In the hands of K’omoks First Nation carver and watchman Randy Frank, a piece of cedar is transformed into art. To say that he has a relationship with this tree would be an understatement.
Frank learned his craft from master Vancouver Island indigenous carvers like Max Chickite, a member of the Lekwiltok First Nation, and Calvin Hunt from Fort Rupert. Recently, Frank carved his first canoe.
At roughly 70 kilograms, this 4-metre-long canoe is as light as it is durable. Frank salvaged the log from the beach at Point Holmes on the Comox Peninsula. It’s a second-growth tree. Its rings are farther apart than an old-growth, making it more stubborn and susceptible to chipping when worked with his razor-sharp adze.
In comparison, Frank says an old-growth tree can be shaped like “butter.”
“It’s inspiring to take something that was sitting on the ground and turn it into something that people can enjoy for years,” Frank told ComoxValley.News. “The tree is still alive; it talks to you and pushes you.”
For Frank, working with cedar is an extension of who he is culturally and spiritually. Carving masks and canoes is part of a cultural legacy extending back some 10,000 years on the West Coast.
Scientists know western red cedar by its Latin nomenclature, Thuja plicata. It’s also BC’s official tree. First Nations know it as the Tree of Life.
Cedar is so entwined with the identity of indigenous peoples from Gwaii Haanas to the Saanich peninsula that it is hard to imagine one without the other. It’s used to build canoes, houses, ornate bentwood boxes adorned with abalone shells, mortuary poles, and utilitarian tools such as fishhooks. The tree’s bark is fashioned into mats, clothing, fishing nets and lines, baskets and medicines.

**Data for review**
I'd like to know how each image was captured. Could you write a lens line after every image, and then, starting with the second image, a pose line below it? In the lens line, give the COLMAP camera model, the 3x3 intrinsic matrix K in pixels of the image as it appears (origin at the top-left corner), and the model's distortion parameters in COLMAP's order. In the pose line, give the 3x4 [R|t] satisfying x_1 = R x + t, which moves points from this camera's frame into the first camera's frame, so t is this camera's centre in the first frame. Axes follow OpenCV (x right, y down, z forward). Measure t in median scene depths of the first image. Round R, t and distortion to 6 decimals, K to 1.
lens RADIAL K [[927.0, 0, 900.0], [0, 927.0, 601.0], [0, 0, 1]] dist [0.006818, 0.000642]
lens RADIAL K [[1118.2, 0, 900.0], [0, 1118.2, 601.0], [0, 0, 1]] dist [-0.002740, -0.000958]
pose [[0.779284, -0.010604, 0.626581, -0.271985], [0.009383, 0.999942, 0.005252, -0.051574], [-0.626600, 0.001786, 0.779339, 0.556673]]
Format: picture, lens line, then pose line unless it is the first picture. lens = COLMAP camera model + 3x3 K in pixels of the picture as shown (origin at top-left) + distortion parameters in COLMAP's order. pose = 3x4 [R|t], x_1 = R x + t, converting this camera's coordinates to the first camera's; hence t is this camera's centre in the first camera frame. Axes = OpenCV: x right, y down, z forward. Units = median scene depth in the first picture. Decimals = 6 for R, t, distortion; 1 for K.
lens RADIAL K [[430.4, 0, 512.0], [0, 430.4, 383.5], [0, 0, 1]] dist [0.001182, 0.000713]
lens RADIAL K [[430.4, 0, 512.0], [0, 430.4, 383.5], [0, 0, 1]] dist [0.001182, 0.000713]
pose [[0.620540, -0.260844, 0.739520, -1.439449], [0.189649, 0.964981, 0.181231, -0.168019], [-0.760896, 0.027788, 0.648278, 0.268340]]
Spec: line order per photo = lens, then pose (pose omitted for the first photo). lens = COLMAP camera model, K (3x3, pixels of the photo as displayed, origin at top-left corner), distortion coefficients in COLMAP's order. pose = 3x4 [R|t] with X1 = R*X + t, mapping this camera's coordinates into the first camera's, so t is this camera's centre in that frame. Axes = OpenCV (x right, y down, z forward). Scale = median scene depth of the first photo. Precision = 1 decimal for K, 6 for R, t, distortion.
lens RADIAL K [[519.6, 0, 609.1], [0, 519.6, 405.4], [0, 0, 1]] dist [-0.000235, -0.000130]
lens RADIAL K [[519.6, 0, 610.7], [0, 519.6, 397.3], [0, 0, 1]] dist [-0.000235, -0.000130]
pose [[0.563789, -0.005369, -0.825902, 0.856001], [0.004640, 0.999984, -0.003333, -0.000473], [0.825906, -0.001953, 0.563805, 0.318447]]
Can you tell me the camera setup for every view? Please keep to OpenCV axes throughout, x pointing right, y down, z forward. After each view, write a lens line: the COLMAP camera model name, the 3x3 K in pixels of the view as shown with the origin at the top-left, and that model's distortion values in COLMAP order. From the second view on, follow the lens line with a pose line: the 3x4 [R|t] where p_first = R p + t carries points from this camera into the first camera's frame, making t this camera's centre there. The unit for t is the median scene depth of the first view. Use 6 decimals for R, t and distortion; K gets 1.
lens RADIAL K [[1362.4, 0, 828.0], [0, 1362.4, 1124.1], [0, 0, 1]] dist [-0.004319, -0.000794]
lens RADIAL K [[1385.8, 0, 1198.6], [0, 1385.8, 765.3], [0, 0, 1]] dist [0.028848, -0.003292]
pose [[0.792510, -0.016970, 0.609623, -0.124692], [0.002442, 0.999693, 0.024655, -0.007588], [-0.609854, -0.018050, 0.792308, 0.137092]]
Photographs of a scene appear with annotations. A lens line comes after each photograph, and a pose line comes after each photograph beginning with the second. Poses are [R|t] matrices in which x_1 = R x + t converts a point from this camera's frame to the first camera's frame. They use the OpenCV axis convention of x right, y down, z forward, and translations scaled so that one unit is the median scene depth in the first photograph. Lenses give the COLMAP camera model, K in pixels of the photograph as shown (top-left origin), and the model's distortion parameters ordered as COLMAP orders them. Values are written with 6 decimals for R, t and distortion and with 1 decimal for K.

**Required action A**
Print the stretch of the article on cedar carving from "Cedar is so" through "baskets and medicines.".
**Required action B**
In one to three sentences, explain why, according to the article on cedar carving, the log for Frank's canoe was harder to work than old-growth cedar.
This data comes from a different source than the article on cedar carving.

**Exercise answer A**
Cedar is so entwined with the identity of indigenous peoples from Gwaii Haanas to the Saanich peninsula that it is hard to imagine one without the other. It’s used to build canoes, houses, ornate bentwood boxes adorned with abalone shells, mortuary poles, and utilitarian tools such as fishhooks. The tree’s bark is fashioned into mats, clothing, fishing nets and lines, baskets and medicines.

**Exercise answer B**
The log came from a second-growth tree, and its rings are farther apart than those of an old-growth tree. That made the wood more stubborn and more likely to chip under his adze. By comparison, Frank says old-growth cedar can be shaped like "butter."